*** Opening Text provided ***
But the heavy reliance on these few names has pushed the S&P 500 into uncharted territory in terms of concentration.
As of 2025, the 10 largest companies now make up a staggering 40% of the index, up from just 27% at the peak of the dot-com bubble. This level of concentration is unprecedented.
Jordi Visser, head of AI Macro Nexus Research for 22V Research, doesn't call this a bubble—but something potentially more dangerous: a hyper-concentrated system driven by the winners of a K-shaped economy.
"What we are seeing is not a bubble but a concentrated market," Visser said. He noted that the wealth gap has grown stark, with the top 1% of U.S. households owning about one-third of all assets, while the bottom 50% holds just 2.5%.
AI, Visser added, may continue driving gains at the top, but it's also creating a violent divergence in performance.
"The bubble may not be in prices rising, it may be in the gap between what rises and what doesn't," he said.
*** Closing Text provided ***
*** Opening Data under study ***
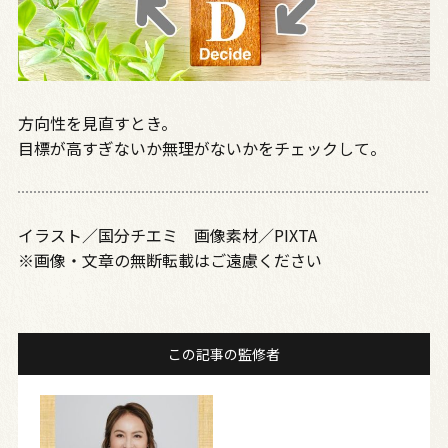
方向性を見直すとき。
目標が高すぎないか無理がないかをチェックして。
イラスト／国分チエミ 画像素材／PIXTA
※画像・文章の無断転載はご遠慮ください
この記事の監修者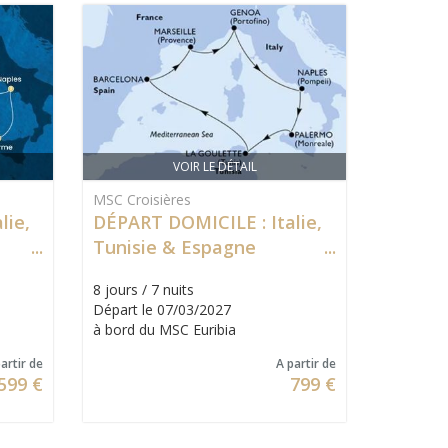
VOIR LE DÉTAIL
MSC Croisières
lie,
DÉPART DOMICILE : Italie,
Tunisie & Espagne
8 jours / 7 nuits
Départ le 07/03/2027
à bord du MSC Euribia
artir de
A partir de
599 €
799 €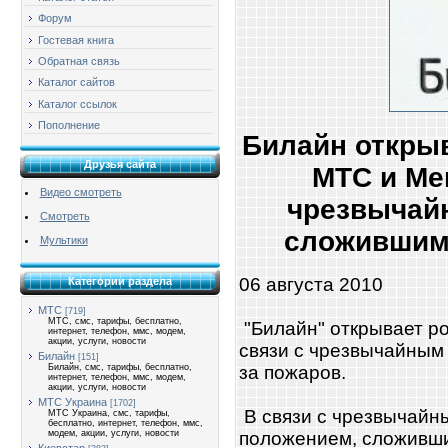
Форум
Гостевая книга
Обратная связь
Каталог сайтов
Каталог ссылок
Пополнение
Билайн открыв
Друзья сайта
МТС и Ме
Видео смотреть
чрезвычай
Смотреть
сложившимс
Мультики
06 августа 2010
Категории раздела
МТС
[719]
МТС, смс, тарифы, бесплатно,
"Билайн" открывает р
интернет, телефон, ммс, модем,
акции, услуги, новости
связи с чрезвычайным
Билайн
[151]
за пожаров.
Билайн, смс, тарифы, бесплатно,
интернет, телефон, ммс, модем,
акции, услуги, новости
МТС Украина
[1702]
В связи с чрезвычайн
МТС Украина, смс, тарифы,
бесплатно, интернет, телефон, ммс,
положением, сложивши
модем, акции, услуги, новости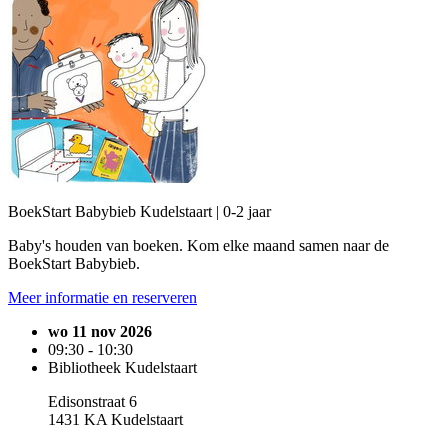
BoekStart Babybieb Kudelstaart | 0-2 jaar
Baby's houden van boeken. Kom elke maand samen naar de
BoekStart Babybieb.
Meer informatie en reserveren
wo 11 nov 2026
09:30 - 10:30
Bibliotheek Kudelstaart
Edisonstraat 6
1431 KA Kudelstaart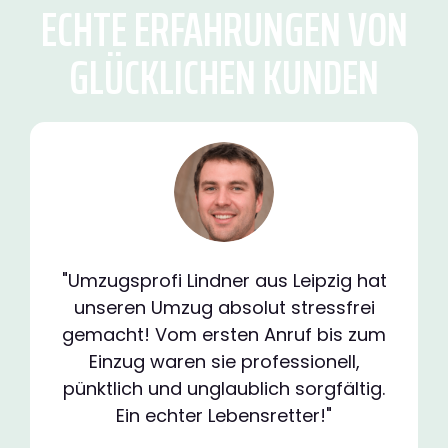
ECHTE ERFAHRUNGEN VON
GLÜCKLICHEN KUNDEN
"Umzugsprofi Lindner aus Leipzig hat
unseren Umzug absolut stressfrei
gemacht! Vom ersten Anruf bis zum
Einzug waren sie professionell,
pünktlich und unglaublich sorgfältig.
Ein echter Lebensretter!"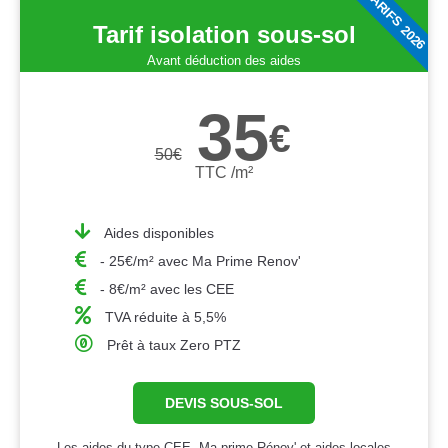
TARIFS 2026
Tarif isolation sous-sol
Avant déduction des aides
35
€
50
€
TTC /m²
Aides disponibles
- 25€/m² avec Ma Prime Renov'
- 8€/m² avec les CEE
TVA réduite à 5,5%
Prêt à taux Zero PTZ
DEVIS SOUS-SOL
Les aides du type CEE, Ma prime Rénov' et aides locales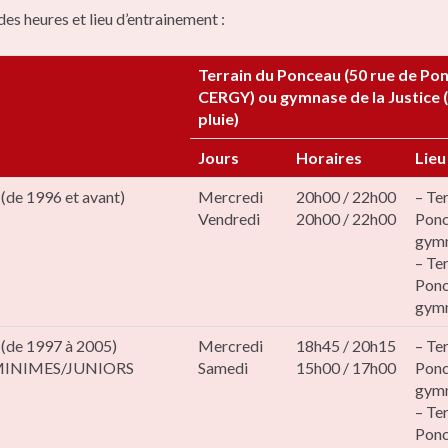
des heures et lieu d’entrainement :
Terrain du Ponceau (50 rue de Pon
CERGY) ou gymnase de la Justice (
pluie)
Jours
Horaires
Lieu
de 1996 et avant)
Mercredi
20h00 / 22h00
– Te
Vendredi
20h00 / 22h00
Ponc
gym
– Te
Ponc
gym
de 1997 à 2005)
Mercredi
18h45 / 20h15
– Te
INIMES/JUNIORS
Samedi
15h00 / 17h00
Ponc
gym
– Te
Ponc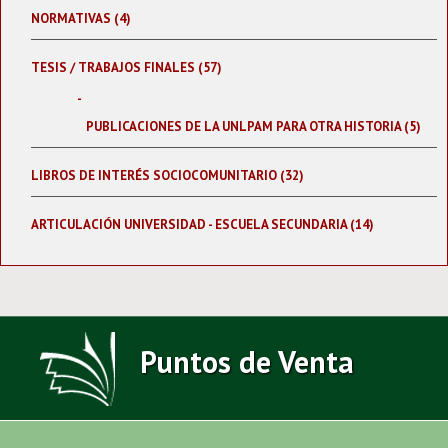
NORMATIVAS (4)
TESIS / TRABAJOS FINALES (57)
PUBLICACIONES DE LA UNLPAM PARA OTRA HISTORIA (5)
LIBROS DE INTERÉS SOCIOCOMUNITARIO (32)
ARTICULACIÓN UNIVERSIDAD - ESCUELA SECUNDARIA (14)
Puntos de Venta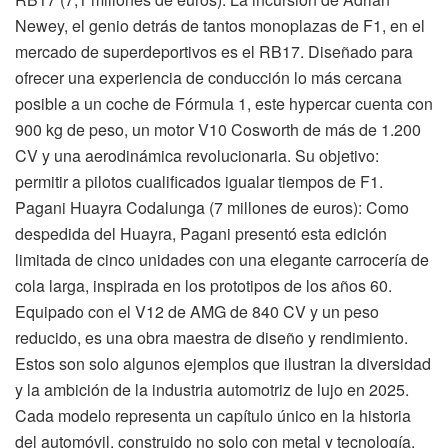
Newey, el genio detrás de tantos monoplazas de F1, en el
mercado de superdeportivos es el RB17. Diseñado para
ofrecer una experiencia de conducción lo más cercana
posible a un coche de Fórmula 1, este hypercar cuenta con
900 kg de peso, un motor V10 Cosworth de más de 1.200
CV y una aerodinámica revolucionaria. Su objetivo:
permitir a pilotos cualificados igualar tiempos de F1.
Pagani Huayra Codalunga (7 millones de euros): Como
despedida del Huayra, Pagani presentó esta edición
limitada de cinco unidades con una elegante carrocería de
cola larga, inspirada en los prototipos de los años 60.
Equipado con el V12 de AMG de 840 CV y un peso
reducido, es una obra maestra de diseño y rendimiento.
Estos son solo algunos ejemplos que ilustran la diversidad
y la ambición de la industria automotriz de lujo en 2025.
Cada modelo representa un capítulo único en la historia
del automóvil, construido no solo con metal y tecnología,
*** Closing Data under study ***
_Required work_:
**a)** In the passage on S&P 500 concentration, condense the paragraph beginning "As of 2025, the 10 largest companies" into a single shorter sentence that keeps its main facts.
**b)** Write the next few sentences of the passage on S&P 500 concentration, picking up after its final quotation.

_Results for each task_:
**a)** The 10 largest companies now account for 40% of the S&P 500, up from 27% at the dot-com peak, an unprecedented level of concentration.

**b)**
In his view, the system now "rewards concentration, suppresses volatility, and accelerates intelligence," making it vulnerable to sudden shocks—not traditional recessions.
While stretched valuations aren't necessarily a sell signal, they do warrant caution—particularly when it comes to diversification.
Rakszawski noted that extreme valuations should prompt investors to think twice about overexposure to any one sector or group of companies.
And with the 10 largest firms now dominating both market cap and corporate profits, the risk isn't just in price—it's in concentration.
For now, the rally rolls on. But historical data suggest that the higher valuations climb, the harder it becomes to sustain long-term outperformance.